PROBLEM: Return each line of the items below in which the word "voor" appears.

SUPPLIED MATERIAL:
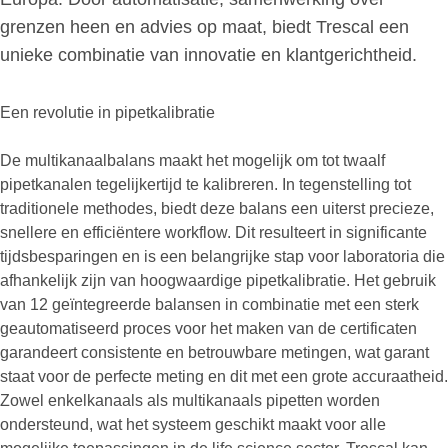
grenzen heen en advies op maat, biedt Trescal een
unieke combinatie van innovatie en klantgerichtheid.
Een revolutie in pipetkalibratie
De multikanaalbalans maakt het mogelijk om tot twaalf
pipetkanalen tegelijkertijd te kalibreren. In tegenstelling tot
traditionele methodes, biedt deze balans een uiterst precieze,
snellere en efficiëntere workflow. Dit resulteert in significante
tijdsbesparingen en is een belangrijke stap voor laboratoria die
afhankelijk zijn van hoogwaardige pipetkalibratie. Het gebruik
van 12 geïntegreerde balansen in combinatie met een sterk
geautomatiseerd proces voor het maken van de certificaten
garandeert consistente en betrouwbare metingen, wat garant
staat voor de perfecte meting en dit met een grote accuraatheid.
Zowel enkelkanaals als multikanaals pipetten worden
ondersteund, wat het systeem geschikt maakt voor alle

ANSWER BOX:
tijdsbesparingen en is een belangrijke stap voor laboratoria die
geautomatiseerd proces voor het maken van de certificaten
staat voor de perfecte meting en dit met een grote accuraatheid.
ondersteund, wat het systeem geschikt maakt voor alle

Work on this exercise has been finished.